Hier soir, j’étais toute seule dans ma jolie prison, la solitude ne me va pas du tout au moral.

Je débarrasse, j’enclenche les retardateurs du lave-vaisselle et du lave-linge, je couche les monstres, je me douche, je m’enduis de toutes sortes de placébo, je prépare ma tenue pour le lendemain et je m’allonge sur mon lit. J’ouvre un des romans que j’ai commencé et que je ne finirai jamais, je tripote mon téléphone, je lis des mails auxquels je ne sais pas quoi répondre et j’en écris d’autres qui ne seront même pas lus juste regardés. J’admire l’intelligence de la beauté d’une diablesse, je caresse mes seins en m’imaginant que ce sont ses mains. je frissonne. Je reste dans mes fantasmes, bien au chaud. Je n’ai pas l’envie au jeu de l’amour et du hasard, je vois et j’entends ces choses que les autres vivent et je les envie. Je suis trop méfiante et peureuse pour faire confiance à des inconnus. J’ai peur d’avoir mal, de regretter, de me ridiculiser.
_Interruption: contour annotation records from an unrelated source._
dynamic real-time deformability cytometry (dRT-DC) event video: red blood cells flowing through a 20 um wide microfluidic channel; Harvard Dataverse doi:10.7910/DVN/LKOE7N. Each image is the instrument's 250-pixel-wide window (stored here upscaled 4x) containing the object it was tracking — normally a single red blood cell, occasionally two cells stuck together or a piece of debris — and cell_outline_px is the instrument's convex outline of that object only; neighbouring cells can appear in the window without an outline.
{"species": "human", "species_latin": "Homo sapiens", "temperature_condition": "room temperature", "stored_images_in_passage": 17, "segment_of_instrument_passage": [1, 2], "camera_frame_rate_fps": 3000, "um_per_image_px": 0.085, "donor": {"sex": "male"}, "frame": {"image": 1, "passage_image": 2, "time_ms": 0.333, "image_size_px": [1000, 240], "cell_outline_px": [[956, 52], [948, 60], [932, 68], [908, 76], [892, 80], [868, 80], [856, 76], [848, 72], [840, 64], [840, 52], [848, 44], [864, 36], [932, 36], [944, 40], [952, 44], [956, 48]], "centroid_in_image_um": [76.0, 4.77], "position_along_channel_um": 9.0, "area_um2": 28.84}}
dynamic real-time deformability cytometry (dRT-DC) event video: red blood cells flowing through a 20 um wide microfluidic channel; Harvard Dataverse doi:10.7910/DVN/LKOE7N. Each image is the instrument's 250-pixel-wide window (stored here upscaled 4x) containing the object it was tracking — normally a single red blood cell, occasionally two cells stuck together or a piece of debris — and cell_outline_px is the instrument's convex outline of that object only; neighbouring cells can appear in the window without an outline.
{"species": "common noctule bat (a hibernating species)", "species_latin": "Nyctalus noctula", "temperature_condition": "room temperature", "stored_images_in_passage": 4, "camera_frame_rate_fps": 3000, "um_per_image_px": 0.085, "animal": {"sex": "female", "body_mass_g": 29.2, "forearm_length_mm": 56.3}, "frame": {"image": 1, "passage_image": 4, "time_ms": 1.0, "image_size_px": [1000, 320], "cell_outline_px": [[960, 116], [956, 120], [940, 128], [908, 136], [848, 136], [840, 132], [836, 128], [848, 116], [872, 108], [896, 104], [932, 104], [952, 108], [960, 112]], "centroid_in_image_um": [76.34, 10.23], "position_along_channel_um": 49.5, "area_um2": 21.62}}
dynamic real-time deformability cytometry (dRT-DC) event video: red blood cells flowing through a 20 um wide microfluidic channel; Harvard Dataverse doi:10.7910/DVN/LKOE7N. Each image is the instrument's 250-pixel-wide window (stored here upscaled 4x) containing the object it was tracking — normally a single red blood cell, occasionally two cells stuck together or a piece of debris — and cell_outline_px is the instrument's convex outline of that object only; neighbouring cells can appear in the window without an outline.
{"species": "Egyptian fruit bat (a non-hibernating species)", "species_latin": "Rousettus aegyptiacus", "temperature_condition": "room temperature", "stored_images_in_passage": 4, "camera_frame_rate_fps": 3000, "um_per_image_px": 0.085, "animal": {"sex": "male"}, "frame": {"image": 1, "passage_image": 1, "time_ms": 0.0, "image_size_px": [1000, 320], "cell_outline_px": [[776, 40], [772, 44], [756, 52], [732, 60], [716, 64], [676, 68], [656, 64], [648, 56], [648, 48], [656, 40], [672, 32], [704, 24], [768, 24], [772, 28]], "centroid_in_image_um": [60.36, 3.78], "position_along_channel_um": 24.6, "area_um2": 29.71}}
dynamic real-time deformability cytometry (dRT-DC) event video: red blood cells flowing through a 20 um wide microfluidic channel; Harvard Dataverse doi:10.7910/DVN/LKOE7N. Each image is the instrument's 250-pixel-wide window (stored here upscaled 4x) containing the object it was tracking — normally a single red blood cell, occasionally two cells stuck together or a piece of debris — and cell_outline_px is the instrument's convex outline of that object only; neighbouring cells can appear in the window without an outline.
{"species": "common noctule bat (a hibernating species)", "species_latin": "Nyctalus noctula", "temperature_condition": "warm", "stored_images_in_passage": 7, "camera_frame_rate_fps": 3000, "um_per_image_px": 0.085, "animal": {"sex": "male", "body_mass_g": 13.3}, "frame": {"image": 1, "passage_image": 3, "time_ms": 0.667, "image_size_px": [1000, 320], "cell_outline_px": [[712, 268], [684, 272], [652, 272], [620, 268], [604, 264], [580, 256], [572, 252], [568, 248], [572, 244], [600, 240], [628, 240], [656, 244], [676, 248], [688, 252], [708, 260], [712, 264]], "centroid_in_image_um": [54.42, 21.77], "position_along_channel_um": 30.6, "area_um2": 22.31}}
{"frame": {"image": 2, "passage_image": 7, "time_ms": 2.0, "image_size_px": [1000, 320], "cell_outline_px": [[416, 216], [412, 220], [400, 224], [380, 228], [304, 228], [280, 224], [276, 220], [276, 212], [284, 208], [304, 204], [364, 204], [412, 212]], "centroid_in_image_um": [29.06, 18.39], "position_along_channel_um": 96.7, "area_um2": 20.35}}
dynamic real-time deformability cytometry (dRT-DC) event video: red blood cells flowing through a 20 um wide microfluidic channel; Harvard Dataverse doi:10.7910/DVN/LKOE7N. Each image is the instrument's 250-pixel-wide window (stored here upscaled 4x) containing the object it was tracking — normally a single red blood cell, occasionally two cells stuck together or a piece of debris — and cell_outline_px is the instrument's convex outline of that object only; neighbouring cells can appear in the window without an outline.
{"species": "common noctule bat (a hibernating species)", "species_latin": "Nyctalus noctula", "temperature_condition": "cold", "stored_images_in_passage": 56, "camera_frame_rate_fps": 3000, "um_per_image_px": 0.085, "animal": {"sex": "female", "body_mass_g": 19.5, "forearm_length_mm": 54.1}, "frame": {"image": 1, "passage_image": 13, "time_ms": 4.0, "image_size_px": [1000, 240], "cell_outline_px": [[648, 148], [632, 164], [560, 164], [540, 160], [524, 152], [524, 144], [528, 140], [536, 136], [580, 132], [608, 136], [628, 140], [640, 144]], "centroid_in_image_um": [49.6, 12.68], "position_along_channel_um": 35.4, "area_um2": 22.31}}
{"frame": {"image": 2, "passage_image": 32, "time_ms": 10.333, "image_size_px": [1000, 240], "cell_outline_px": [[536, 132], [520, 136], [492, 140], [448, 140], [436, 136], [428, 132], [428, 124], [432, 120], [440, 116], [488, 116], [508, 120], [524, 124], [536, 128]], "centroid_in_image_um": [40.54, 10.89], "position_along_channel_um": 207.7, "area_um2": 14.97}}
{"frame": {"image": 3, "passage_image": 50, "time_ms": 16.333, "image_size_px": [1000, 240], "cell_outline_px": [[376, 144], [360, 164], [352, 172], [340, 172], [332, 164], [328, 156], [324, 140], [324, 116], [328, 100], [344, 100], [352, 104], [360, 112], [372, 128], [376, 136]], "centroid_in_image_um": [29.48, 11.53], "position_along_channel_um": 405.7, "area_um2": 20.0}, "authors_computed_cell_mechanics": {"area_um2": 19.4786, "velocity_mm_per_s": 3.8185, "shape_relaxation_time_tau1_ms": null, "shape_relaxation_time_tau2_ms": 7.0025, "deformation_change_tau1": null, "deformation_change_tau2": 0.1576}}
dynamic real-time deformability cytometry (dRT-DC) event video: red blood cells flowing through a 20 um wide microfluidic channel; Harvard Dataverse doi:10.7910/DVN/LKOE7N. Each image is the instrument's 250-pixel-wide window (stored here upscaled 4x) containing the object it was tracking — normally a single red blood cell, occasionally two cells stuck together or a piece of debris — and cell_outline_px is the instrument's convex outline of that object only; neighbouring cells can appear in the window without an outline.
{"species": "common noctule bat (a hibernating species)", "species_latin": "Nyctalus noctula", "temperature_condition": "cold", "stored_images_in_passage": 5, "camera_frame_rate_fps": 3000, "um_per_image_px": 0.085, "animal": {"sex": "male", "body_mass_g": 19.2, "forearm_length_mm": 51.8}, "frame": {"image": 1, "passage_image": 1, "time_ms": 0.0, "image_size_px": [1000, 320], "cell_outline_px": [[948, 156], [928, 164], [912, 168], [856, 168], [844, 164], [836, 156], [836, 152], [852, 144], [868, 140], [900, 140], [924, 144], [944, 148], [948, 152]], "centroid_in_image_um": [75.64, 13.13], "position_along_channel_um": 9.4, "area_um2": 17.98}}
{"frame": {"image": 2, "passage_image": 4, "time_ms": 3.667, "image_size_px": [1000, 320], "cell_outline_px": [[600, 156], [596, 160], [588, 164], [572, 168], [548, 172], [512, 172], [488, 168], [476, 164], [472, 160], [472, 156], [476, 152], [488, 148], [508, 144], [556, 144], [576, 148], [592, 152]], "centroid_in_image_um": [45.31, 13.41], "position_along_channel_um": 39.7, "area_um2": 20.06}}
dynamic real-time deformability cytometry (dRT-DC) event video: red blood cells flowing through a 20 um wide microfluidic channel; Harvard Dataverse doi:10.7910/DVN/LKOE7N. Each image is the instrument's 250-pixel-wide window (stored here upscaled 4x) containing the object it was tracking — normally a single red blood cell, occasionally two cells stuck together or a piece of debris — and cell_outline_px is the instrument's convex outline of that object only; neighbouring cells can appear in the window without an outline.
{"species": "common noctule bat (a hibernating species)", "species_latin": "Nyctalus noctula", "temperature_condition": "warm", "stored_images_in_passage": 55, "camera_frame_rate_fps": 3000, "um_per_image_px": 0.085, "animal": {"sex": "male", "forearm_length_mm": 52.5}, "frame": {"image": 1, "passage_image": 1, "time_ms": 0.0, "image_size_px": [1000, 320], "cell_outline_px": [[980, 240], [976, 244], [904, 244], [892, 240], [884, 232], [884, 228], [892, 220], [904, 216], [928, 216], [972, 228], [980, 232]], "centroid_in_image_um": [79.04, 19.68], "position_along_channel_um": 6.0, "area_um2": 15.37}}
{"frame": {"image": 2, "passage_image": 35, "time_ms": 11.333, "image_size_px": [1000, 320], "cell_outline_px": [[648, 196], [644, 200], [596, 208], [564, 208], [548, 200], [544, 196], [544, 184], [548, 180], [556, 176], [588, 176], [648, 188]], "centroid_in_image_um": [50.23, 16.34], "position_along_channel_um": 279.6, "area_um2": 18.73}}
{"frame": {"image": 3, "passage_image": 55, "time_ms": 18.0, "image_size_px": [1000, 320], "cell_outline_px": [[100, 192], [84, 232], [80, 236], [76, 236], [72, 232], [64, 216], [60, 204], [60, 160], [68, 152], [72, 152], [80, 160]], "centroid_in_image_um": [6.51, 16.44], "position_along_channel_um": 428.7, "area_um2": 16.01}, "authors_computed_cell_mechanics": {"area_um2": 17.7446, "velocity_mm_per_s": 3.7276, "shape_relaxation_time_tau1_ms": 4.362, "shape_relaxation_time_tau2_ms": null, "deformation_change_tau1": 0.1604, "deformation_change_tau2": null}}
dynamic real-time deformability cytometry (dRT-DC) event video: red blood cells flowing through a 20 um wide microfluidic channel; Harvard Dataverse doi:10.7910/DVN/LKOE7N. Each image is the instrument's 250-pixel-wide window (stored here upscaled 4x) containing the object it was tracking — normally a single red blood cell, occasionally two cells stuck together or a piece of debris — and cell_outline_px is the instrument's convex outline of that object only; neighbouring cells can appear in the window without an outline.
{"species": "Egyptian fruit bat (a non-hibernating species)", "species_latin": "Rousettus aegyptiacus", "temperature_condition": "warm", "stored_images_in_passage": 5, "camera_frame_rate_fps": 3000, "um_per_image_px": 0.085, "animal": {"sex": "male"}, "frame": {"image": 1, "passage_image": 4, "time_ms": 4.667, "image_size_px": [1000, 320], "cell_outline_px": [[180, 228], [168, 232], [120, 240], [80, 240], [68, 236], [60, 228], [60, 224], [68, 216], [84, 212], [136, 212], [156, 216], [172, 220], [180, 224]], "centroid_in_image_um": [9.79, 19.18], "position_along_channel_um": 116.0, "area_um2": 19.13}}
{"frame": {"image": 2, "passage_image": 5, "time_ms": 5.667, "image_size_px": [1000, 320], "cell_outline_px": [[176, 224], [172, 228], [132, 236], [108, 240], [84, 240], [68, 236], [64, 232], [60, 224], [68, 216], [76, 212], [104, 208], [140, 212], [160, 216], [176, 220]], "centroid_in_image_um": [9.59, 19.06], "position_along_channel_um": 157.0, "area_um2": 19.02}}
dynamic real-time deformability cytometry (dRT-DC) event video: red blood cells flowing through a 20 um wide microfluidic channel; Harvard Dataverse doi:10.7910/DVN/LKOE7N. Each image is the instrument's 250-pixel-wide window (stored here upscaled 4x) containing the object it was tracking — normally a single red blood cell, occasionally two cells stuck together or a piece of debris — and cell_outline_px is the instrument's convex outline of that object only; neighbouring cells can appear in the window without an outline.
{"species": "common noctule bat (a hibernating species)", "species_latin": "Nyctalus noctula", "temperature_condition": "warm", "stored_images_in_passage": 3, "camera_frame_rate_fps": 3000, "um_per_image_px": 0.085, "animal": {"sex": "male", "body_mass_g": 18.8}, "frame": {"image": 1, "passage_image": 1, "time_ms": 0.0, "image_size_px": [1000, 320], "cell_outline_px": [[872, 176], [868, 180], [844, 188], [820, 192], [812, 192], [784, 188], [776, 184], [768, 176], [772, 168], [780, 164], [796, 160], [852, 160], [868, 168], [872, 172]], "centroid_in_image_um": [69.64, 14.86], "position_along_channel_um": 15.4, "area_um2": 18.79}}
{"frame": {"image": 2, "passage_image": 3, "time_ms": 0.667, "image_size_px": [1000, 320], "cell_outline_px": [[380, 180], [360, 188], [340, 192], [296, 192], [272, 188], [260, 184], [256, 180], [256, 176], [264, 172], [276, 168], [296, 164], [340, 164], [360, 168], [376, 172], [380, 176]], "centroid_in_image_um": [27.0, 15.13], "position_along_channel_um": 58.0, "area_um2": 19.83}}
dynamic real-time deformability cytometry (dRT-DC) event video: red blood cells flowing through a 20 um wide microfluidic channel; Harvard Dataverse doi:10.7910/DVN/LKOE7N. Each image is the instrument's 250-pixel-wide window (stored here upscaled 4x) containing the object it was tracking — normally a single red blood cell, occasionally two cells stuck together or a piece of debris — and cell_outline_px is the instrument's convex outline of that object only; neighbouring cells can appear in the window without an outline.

Je suis compliquée, je me pose des centaines de questions, j’envisage des dizaines de possibilités, je vis trop en fonction du regard, du jugement. Définitivement je ne serai jamais une femme simple, légère, sûre d’elle. Alors quand je vais mal, je casse mes jouets, j’explose des objets contre les mûrs, je dis des choses méchantes et j’envoie des sms.

Je vais crever avec mes stupides complexes.